The results from those tests were thankfully benign. But my doctor and I had a very long discussion about removing the source of the problem. A ‘radical hysterectomy’. Which means they take everything except my ovaries. Not to be confused with a total hysterectomy, where they take the uterus but leave the ovaries, fallopian tubes, and cervix. Dr. O is cleaning house!!

He and I mutually decided that I deserve a better quality of life. One that isn’t filled with pain, and blood, and fatigue, and swelling, and emotions. My uterus has 2 sides and they have slowly since puberty started to function independently from each other. That means; it’s like I have TWO cycles. TWO hormone fluctuations. TWO sets of everything but not in correlation with each other. It’s complicated to explain, and I’m sure BORING to listen to!! The final straw was the massive buildup of tissue inside me. The septum that divides my heart shaped uterus doesn’t have a proper blood supply. Just enough to build tissue but not enough to support a placenta or have the strength the shed at the end of a cycle. So it builds, and builds, and builds. Until my entire insides consist of dead, unused, unwanted tissue.

Wednesday, I will be going to have the whole mess removed. Hopefully, after the dust settles, I have relief from the moody organ’s drama, and can have a better quality of life.

If you ask I how am feeling, I will tell you, fine.

But I’m not fine. I’m sad. And scared. And nervous. And disappointed.

I’m scared my body will never be the same. And no not my hard-earned physique. Although, that is scary too. My hormones, my skin, my hair. My guts. My sleep.

I’m nervous that instead of helping, it will only anger the beast.

I’m sad I have fear. I’m sad it will interrupt my life. I am a creature of habit. I like routine. Lying in bed for a week or more. And all the RESTING I’m being asked to do sounds daunting and awful. Yes, let’s leave Ashley to her thoughts for hours on end. Great.

I do NOT like being put under anesthesia. Yes, it’s a control thing.

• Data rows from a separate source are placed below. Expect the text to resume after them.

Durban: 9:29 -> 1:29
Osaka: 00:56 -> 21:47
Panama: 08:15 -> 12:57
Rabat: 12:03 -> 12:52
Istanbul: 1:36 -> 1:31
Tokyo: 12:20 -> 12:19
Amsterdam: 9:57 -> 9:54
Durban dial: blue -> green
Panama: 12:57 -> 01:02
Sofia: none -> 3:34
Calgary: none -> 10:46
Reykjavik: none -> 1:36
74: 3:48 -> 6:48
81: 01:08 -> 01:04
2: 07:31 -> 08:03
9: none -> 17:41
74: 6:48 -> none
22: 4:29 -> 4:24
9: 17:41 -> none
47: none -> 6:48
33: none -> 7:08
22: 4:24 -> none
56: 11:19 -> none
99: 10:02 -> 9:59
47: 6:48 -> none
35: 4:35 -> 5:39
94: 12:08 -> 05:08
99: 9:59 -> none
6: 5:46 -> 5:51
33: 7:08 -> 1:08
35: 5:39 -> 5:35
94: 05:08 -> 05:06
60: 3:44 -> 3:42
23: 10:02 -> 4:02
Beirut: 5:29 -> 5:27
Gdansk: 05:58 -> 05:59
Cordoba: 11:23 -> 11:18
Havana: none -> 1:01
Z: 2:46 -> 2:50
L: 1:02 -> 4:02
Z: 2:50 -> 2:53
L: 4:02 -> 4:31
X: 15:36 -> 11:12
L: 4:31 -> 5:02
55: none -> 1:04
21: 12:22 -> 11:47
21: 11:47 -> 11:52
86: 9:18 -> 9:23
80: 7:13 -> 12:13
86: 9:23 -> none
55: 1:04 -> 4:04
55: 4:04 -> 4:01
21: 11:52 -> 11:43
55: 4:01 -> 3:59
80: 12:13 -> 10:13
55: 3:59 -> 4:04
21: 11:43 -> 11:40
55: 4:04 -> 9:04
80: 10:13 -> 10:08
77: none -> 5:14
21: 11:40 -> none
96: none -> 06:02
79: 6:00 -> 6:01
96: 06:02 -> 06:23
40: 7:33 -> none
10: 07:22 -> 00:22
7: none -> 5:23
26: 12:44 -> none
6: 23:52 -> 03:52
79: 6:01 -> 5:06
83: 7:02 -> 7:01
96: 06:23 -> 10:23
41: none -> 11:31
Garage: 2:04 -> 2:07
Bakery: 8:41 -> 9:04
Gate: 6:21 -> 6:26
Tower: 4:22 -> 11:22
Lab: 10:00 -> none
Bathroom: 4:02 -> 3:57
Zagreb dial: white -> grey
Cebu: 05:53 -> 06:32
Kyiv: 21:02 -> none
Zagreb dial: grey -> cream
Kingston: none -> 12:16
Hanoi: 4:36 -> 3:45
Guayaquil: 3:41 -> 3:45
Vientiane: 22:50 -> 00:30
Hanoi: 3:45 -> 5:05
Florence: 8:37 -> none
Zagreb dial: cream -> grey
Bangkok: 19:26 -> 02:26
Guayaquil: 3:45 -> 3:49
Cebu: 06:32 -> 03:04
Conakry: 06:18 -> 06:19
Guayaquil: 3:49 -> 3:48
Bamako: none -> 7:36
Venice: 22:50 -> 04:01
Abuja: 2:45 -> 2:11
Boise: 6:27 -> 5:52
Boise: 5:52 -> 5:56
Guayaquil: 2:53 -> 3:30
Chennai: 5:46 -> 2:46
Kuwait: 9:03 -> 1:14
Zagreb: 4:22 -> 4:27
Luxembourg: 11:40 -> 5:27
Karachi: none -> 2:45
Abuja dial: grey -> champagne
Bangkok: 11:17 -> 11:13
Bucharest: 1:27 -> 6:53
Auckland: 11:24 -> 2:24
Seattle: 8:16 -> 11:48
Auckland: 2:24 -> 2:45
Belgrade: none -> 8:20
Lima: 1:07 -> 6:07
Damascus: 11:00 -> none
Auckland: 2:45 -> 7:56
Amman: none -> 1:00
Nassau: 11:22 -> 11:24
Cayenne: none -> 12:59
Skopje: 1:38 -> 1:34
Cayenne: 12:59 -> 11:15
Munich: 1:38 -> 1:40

Knowing that doesn’t make me feel better. I do NOT want to be spayed like some nasty old alley cat that’s produced 100 kittens in her life time. I do NOT feel lucky. NOT. AT. ALL.

I do NOT feel like I’m beating nature and now don’t have to worry about “THAT” isle ever again. All I have ever wanted was to just be NORMAL. Complain about the whole process every month until I each my 50s and then go briefly insane like all those who have gone before me.

I’m disappointed, and sad I didn’t get to have more children. I was never brave enough to try. I was warned not to, and never had the courage to trust God would get me threw it. I’m sad I don’t get to use all my cute names I have written down. Or that my husband didn’t have a little boy. I’m sad I didn’t get to name my son after my father. And maybe I never would have!! But this is final. Finite. And it makes me sad.

Now, it does not define me. And I will not spend a life time morning what might have been. But for this moment, I am going to take the time to ponder these things in my heart.

There it is!! I will not be out and about for a while. I may gain weight or lose muscle. I might (ha! definitely) be in yoga pants every time I leave the house. Hell!! I’m in yoga pants now. Yes, I will have a surgical band around my waist to compress and help support everything. I will CHOOSE to wear it. No, it is not a waist trainer. And if it was, why do you care?!

I apologize for the moderately snarky attitude of this post. Like I said, I’m sad. I’m scared.

I have faith that it will all be ok. I just need to get on the other side of the operating table, and then I will have more confidence.